▶ [TEXT FOR ANALYSIS]:
----

Hydrogen needs will increase two to five times as the world turns its attention to cleaning up engine exhaust, says Anthony J. Nagy of Muse, Stancil & Co., Dallas.
Nagy addressed the subject of fuel trends and hydrogen needs at Foster Wheeler USA Corp.'s Hydrogen Plant Conference, June 2-4, in Orlando.
The conference was attended by more than 100 people from 12 different countries. Drawing on knowledge from over 1 billion scfd of total installed hydrogen plant capacity, Foster Wheeler experts presented papers in the fields of steam reforming, partial oxidation (with all feedstocks, from natural gas to resids and coal), and steam reformer design.
Other industry specialists gave papers on refinery balances, markets, coal feedstocks, utility systems, and components for hydrogen plants.
Major topics of the conference included future refinery hydrogen needs and hydrogen management.
HYDROGEN NEEDS
Environmental regulations are dictating trends in fuel composition. Muse, Stancil used these trends and linear-program (LP) models to predict current and future hydrogen needs and balances for petroleum refineries in the U.S. and Western Europe.
The mounting environmental concerns of the 1980s culminated in 1990 with the passage of the Clean Air Act Amendments (CAAA) in the U.S. Western Europe entered the decade by introducing a reformulated fuel in Finland in 1991.
What conclusions can be drawn, based on the past 20 years' experience?
According to Nagy, public opinion will hasten the demand for cleaner fuels. California will continue to lead the reformulated fuel revolution and the remainder of the U.S. will follow. Western Europe, which has historically lingered behind the U.S., is reducing that time lag. Throughout the world, air pollution is increasingly being recognized as a serious problem and countries are examining steps to cleaner fuels. These steps will likely be patterned after changes already tested elsewhere.
REFINERY CHANGES
To determine the effect of fuel trends on hydrogen needs, refineries typical of Western Europe and the U.S. were modeled in a computerized LP.
These "average" refineries utilize a feedstock of 100,000 b/d of Arabian Light crude oil.
The process configurations shown in Figs. 1 and 2 were derived from reported average processing capabilities. 1 The configurations represent the respective averages for Western Europe and the U.S.
The ratio of premium-to-regular gasoline sales was limited to 1991 industry averages for the "current" refinery models.
The "future" LP models were constrained by an estimate of projected gasoline sales ratios.
For future refinery scenarios, processes were added and configured to meet fuel specifications expected for the year 2000.
WESTERN EUROPE
Table 1 shows typical current and expected future processing scenarios for a Western European refinery.
As the need for heavy fuel oil declines, vacuum distillation will increase to provide more feed for fluid catalytic cracking (FCC).
The role of the naphtha catalytic reforming unit will be expanded through increased capacity and severity at reduced operating pressure to provide high-octane blendstock to replace tetraethyl lead (TEL). An upper limit on reformer severity will be established by the availability and economics of methyl tertiary butyl ether (MTBE) for octane blending.
To meet reduced gas oil sulfur specifications, hydrotreating capacity will almost double, said Nagy. Cracked distillate that is included in the gas oil pool will require hydrotreating for stabilization, as well as sulfur and nitrogen removal.

----

▶ [DATA LISTING]:
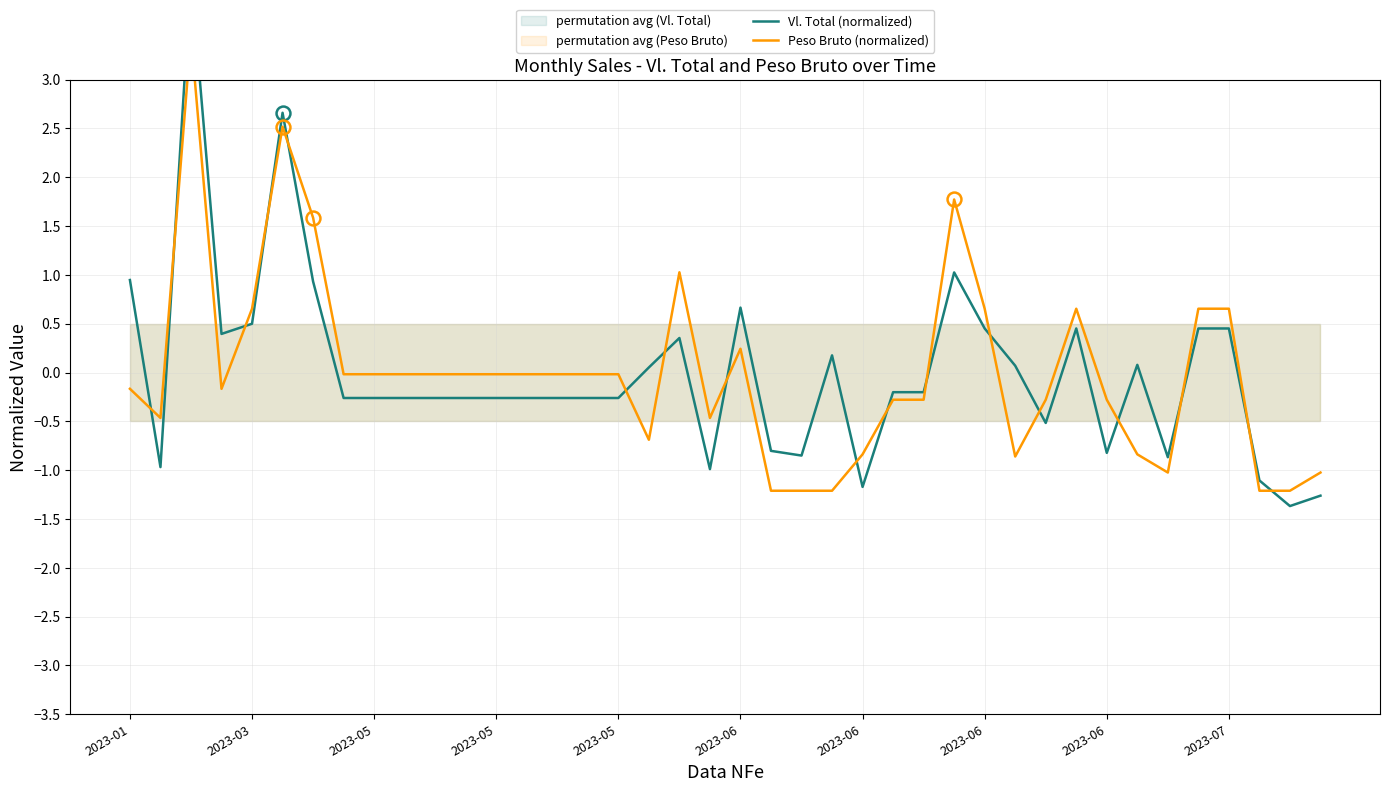

Rank the series at 23 from highest to lowest value.

Vl. Total (normalized), Peso Bruto (normalized)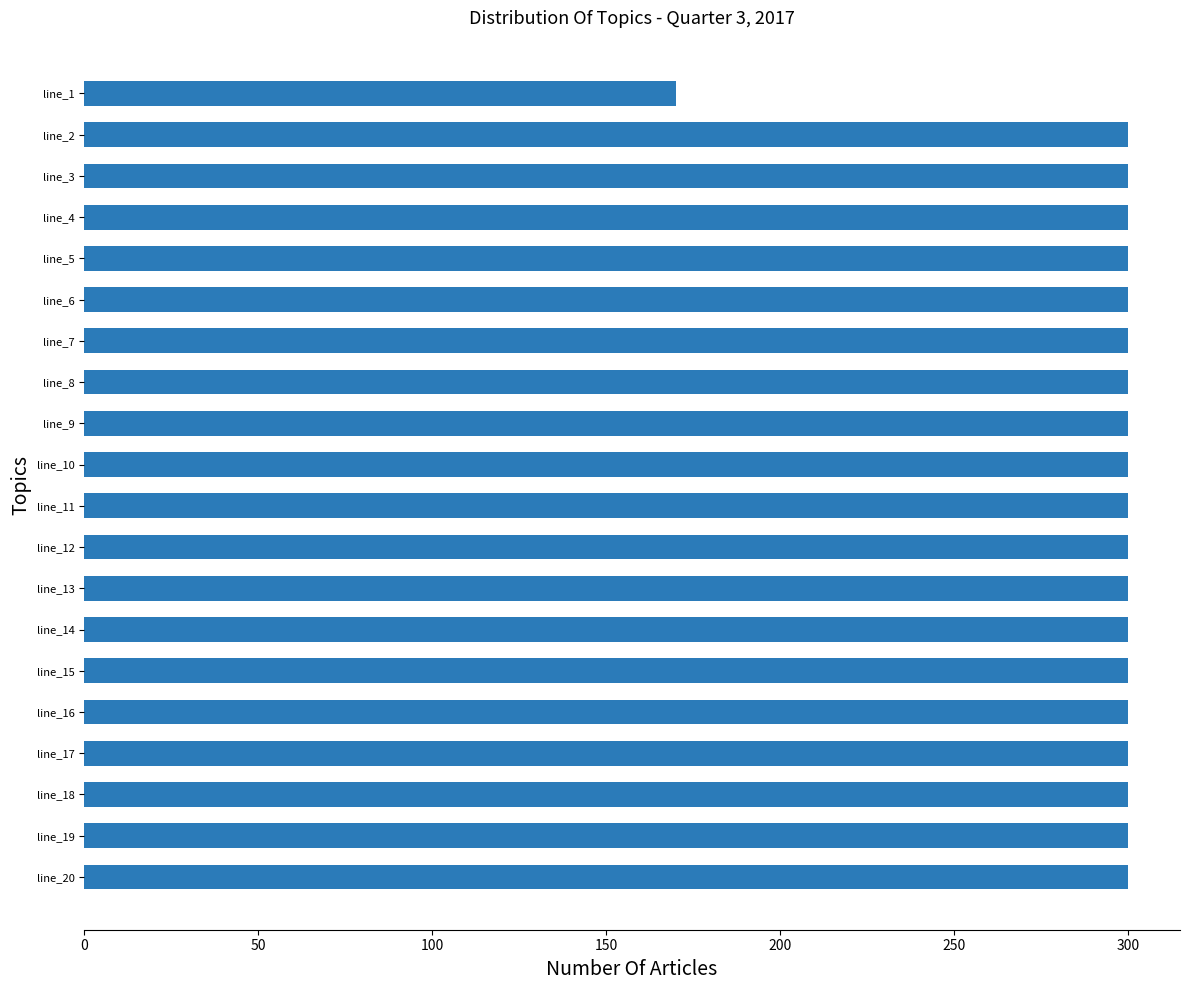

What is the sum of the values at line_3 and line_7?

600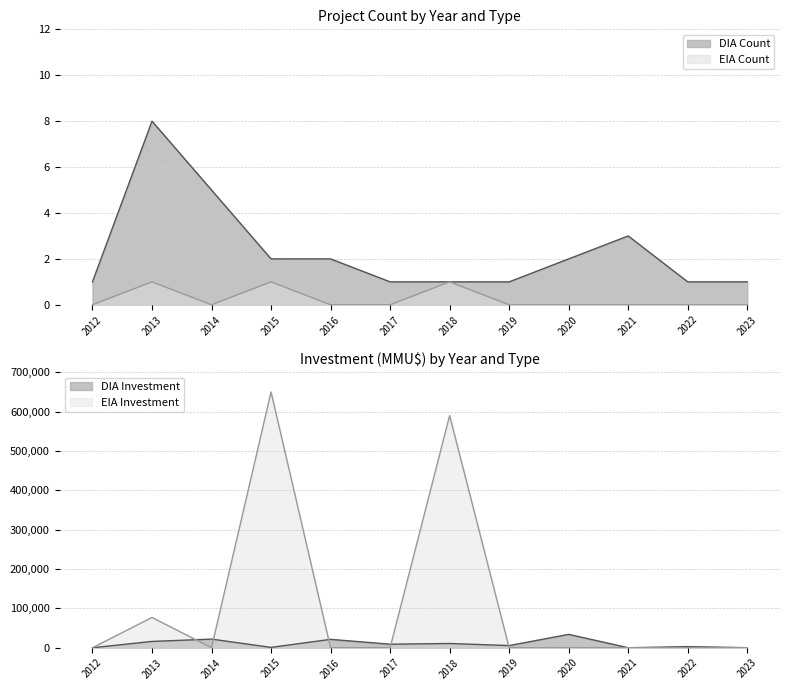

What is the difference between the maximum and second lowest values in the DIA Count series?

7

----

▶ [STUDY QUESTIONS]:
**a.** Reproduce the passage of the refinery hydrogen article that runs from "Hydrogen needs will" up to and including "steam reformer design.", word for word.
**b.** According to the refinery hydrogen article, how many people attended the Hydrogen Plant Conference, and from how many countries?

▶ [EXERCISE ANSWERS]:
**a.**
Hydrogen needs will increase two to five times as the world turns its attention to cleaning up engine exhaust, says Anthony J. Nagy of Muse, Stancil & Co., Dallas.
Nagy addressed the subject of fuel trends and hydrogen needs at Foster Wheeler USA Corp.'s Hydrogen Plant Conference, June 2-4, in Orlando.
The conference was attended by more than 100 people from 12 different countries. Drawing on knowledge from over 1 billion scfd of total installed hydrogen plant capacity, Foster Wheeler experts presented papers in the fields of steam reforming, partial oxidation (with all feedstocks, from natural gas to resids and coal), and steam reformer design.

**b.** More than 100 people from 12 countries.